And everyone who competes for the prize is temperate in all things. Now they do it to obtain a perishable crown, but we for an imperishable crown. 1 Corinthians 9:25 (NKJV)
Athletes that ran in the Greek games practiced series self-discipline. They started serious and strenuous training 10 months before the games began so that they could win when the time came. The put forth the necessary discipline before the race began so that they could do their best in the race and so that they would be able to finish.
This sort of training wasn’t easy. It required a great deal of effort from them. Their bodies would get tired and sore and yet they chose to continue the training so that they could complete the race. If they wanted to win the laurel wreath they would have to put forth the effort so that would make this possible. They couldn’t take the path of least resistance.
Just as it took discipline for the athletes to prepare, start and finish the races, it will take discipline for us to prepare, start and faithfully finish in our service to Jesus. That is the point Paul is making. What the NKJ translates as “temperate” the NIV translates as “strict training” and the NLT translates as “disciplined.” The idea is that we must be disciplined if we are going to live intentionally for Jesus.
There are a lot of things I could talk about when it comes to discipline, but the main thing I want to focus on is what to do when things get hard. The word translated as “competes” in the NKJ carries with it the idea of pain. The idea is that competing to win will often be painful. No matter how skilled or strong an athlete is, there will be times where competing hurts and those that win are the ones that are disciplined enough to push through the pain, stay in the competition and finish.
When we read the Bible it makes it pretty clear that there will be hard times in our service to Jesus.

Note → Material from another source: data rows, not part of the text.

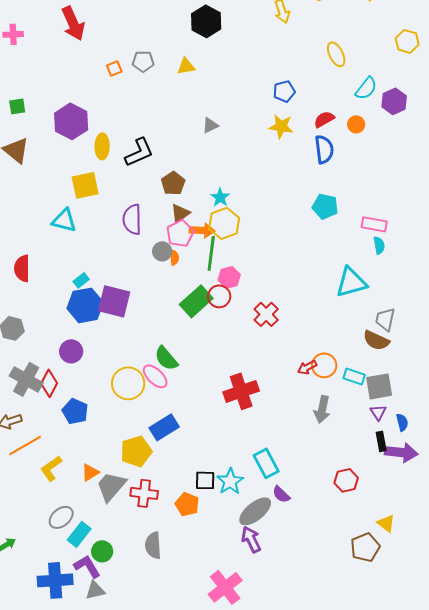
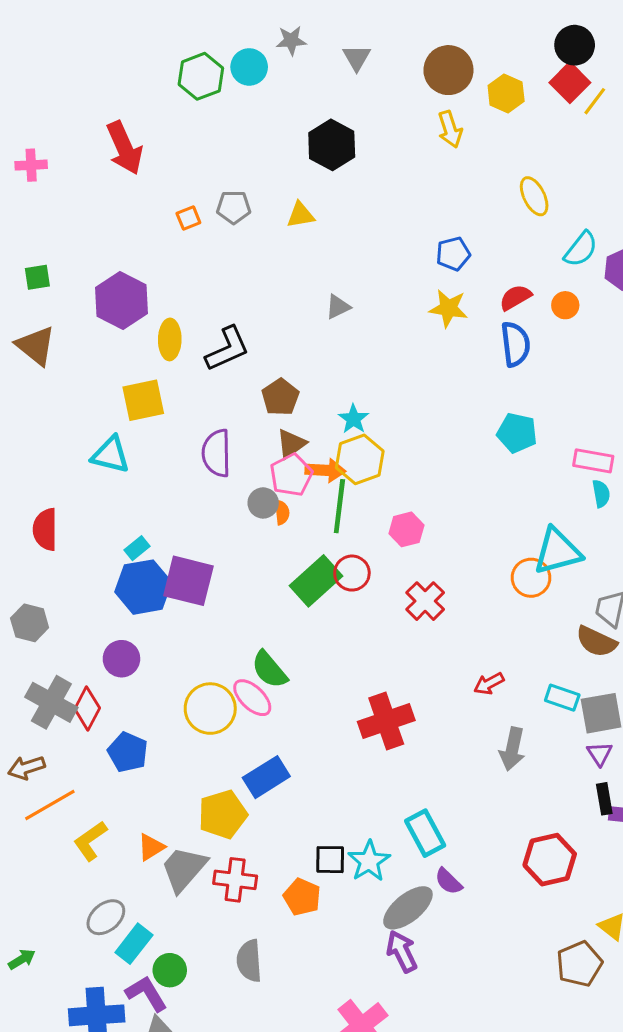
pink hexagon: (229, 277) -> (406, 529), moved
orange circle: (324, 365) -> (531, 578), moved
red hexagon: (346, 480) -> (550, 860), size x1.4

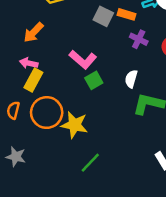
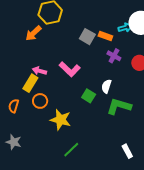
orange arrow: (33, 32) -> (33, 33), moved
pink arrow: (29, 63) -> (39, 71), moved
green square: (94, 80) -> (89, 96), moved, turned -32
orange circle: (47, 113) -> (40, 101), moved, size x0.6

No matter how much we love Jesus, no matter how great our faith, there will be times when it hurts to stay faithful in our service and devotion to Jesus. There will be times when it feels as if everyone is against what we are trying to do. There will be times when we feel that what we are doing is a waste of time. There will be times where it seems that everything is just so very hard. This was true for virtually every prophet, apostle and genuine servant of God in the Bible. It will be and has been true for me and it will also be true for you.
There is no question that these times will come. The question is how we will respond when these times come into our lives. Will we choose to quit or will we have the discipline necessary to finish the race?

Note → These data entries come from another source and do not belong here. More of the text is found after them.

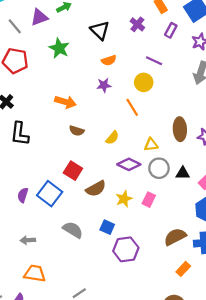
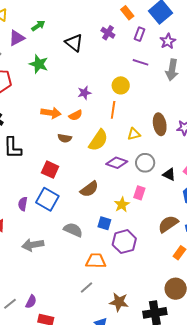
orange semicircle: (109, 60) -> (76, 115), moved
purple line: (154, 61) -> (141, 62), moved
orange line: (132, 107) -> (113, 110), turned 48
yellow semicircle: (112, 138) -> (98, 140), size x1.6
yellow triangle: (151, 145) -> (134, 134), moved
red square: (73, 171) -> (50, 170), moved
black triangle: (183, 173) -> (169, 174), moved, turned 32
yellow star: (124, 199) -> (122, 205), moved
gray arrow: (28, 240) -> (33, 245), size x1.5
orange trapezoid: (35, 273) -> (96, 261), moved

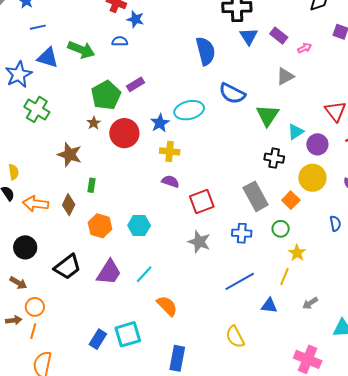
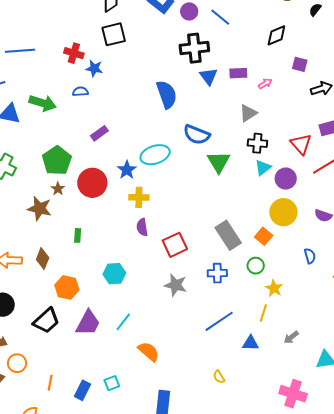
purple rectangle: (279, 36) -> (238, 73), turned -36
green pentagon: (106, 95) -> (57, 161), moved
green triangle: (268, 115) -> (219, 162), moved
brown star: (94, 123) -> (58, 189), moved
black cross: (274, 158) -> (257, 143), moved
purple semicircle: (170, 181) -> (142, 227), turned -114
green rectangle: (92, 185) -> (78, 235), moved
orange hexagon: (100, 226) -> (67, 287), moved
orange line: (33, 331) -> (50, 383), moved
cyan square: (128, 334) -> (112, 383), size x0.6
yellow semicircle: (235, 337) -> (219, 377), size x0.6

The reason we have to understand this is because it is so easy for us to say that we didn’t have a choice but to quit. I didn’t choose to quit, I was forced to quit. This however, just isn’t accurate. If I quit it is because I choose to quit. If you quit it is because you choose to quit.
Paul explains that the Greek athletes do all this for a crown that fades away. The laurel wreath crown they receive was made with fresh leaves. As such the wreath eventually withered and crumbled into dust. What we are striving for isn’t a crown that will fade with time. Instead we are striving for a crown that is eternal. We are striving for something that matters for eternity. Since what we are striving for is eternally better than what the athletes were striving for we should be much more disciplined than they are.
It’s easy to start a race, it’s easy to quit a race but it takes discipline to finish a race. It’s no different in being faithful in service to Christ. It’s easy to start, it’s easy to quit but it takes discipline to finish. This is especially true when it starts to get hard. If we want to be faithful to the end, then we must live a disciplined life.